The cell bill is a little more complicated.

Some of these idiot guides suggest keeping a second phone for personal use...

This is absolutely bat Stick fubar crazy.

Any savings from writing off the second phone is lost by paying for a second phone line.

Me personally? I decided not to write off my phone bill.

A lot of people i know write off a portion of their bills. And they get away with it.


----------



## Older Chauffeur (Oct 16, 2014)

JonnyBoston said:


> My understanding is that you can deduct insurance, car loan payments and you cellphone use based on a percentage of how much those are used for your ridesharing. How do you figure out this mysterious percentage? Is there a way to ballpark it? Also can you take the car loan and insurance deductions if you are using mileage deductions?


You need a mileage log to determine the percentage of business vs personal mileage for the year. Do a similar computation to figure the percentage of your cell phone charges dedicated to business.

You can deduct the business use percentage of only the INTEREST on your car loan, whether you use actual expenses or the SRM. Same holds true for registration/ personal property taxes on your vehicle.

Insurance is deductible only if you're using actual cost method.
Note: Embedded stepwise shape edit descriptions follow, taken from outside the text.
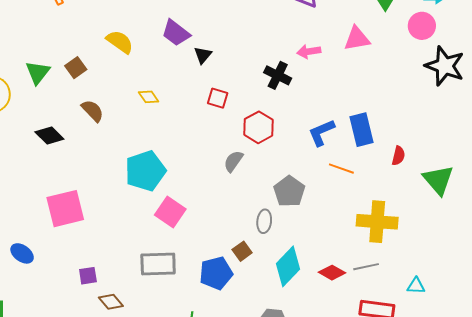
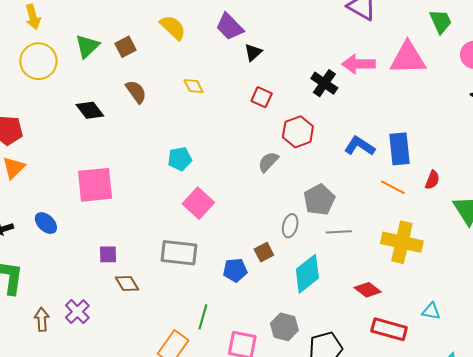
pink triangle: (357, 39) -> (408, 58), size x1.4
pink arrow: (309, 51) -> (359, 64), size x1.4
blue L-shape: (321, 132) -> (360, 146), turned 48
orange line: (341, 169) -> (393, 187), moved
cyan pentagon: (145, 171) -> (180, 159), size x0.6
gray line: (366, 267) -> (339, 232), moved
blue pentagon: (216, 273) -> (235, 270), size x0.7
red diamond: (332, 273) -> (368, 290), moved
Source: IRS Pub 463, page 16 https://www.irs.gov/pub/irs-pdf/p463.pdf

Disclosure: I'm not a tax professional.


----------



## UberTaxPro (Oct 3, 2014)

JonnyBoston said:


> My understanding is that you can deduct insurance, car loan payments and you cellphone use based on a percentage of how much those are used for your ridesharing. How do you figure out this mysterious percentage? Is there a way to ballpark it? Also can you take the car loan and insurance deductions if you are using mileage deductions?
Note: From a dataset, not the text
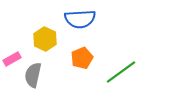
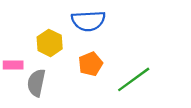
pink rectangle: (12, 59) -> (13, 65), turned 30

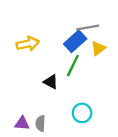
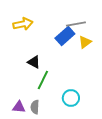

Car loans aren't deductible, only the interest. Cars are depreciated to recapture the cost. The SMR includes depreciation.


----------



## UberGeo (Jan 16, 2017)

JonnyBoston said:


> My understanding is that you can deduct insurance, car loan payments and you cellphone use based on a percentage of how much those are used for your ridesharing. How do you figure out this mysterious percentage? Is there a way to ballpark it? Also can you take the car loan and insurance deductions if you are using mileage deductions?


Heard this on radio from wealth builder show...

If you do deduct car loan... If you sell that car, you will have to claim it as profit because you put it into business use. Therefore, you will need to pay taxes on it.


----------



## UberTaxPro (Oct 3, 2014)

UberGeo said:


> Heard this on radio from wealth builder show...
> 
> If you do deduct car loan... If you sell that car, you will have to claim it as profit because you put it into business use. Therefore, you will need to pay taxes on it.


You can't deduct car loans, instead you depreciate the vehicle. When you sell the vehicle that you depreciated you'll need to recapture the depreciation that you took. This can create a taxable event.


----------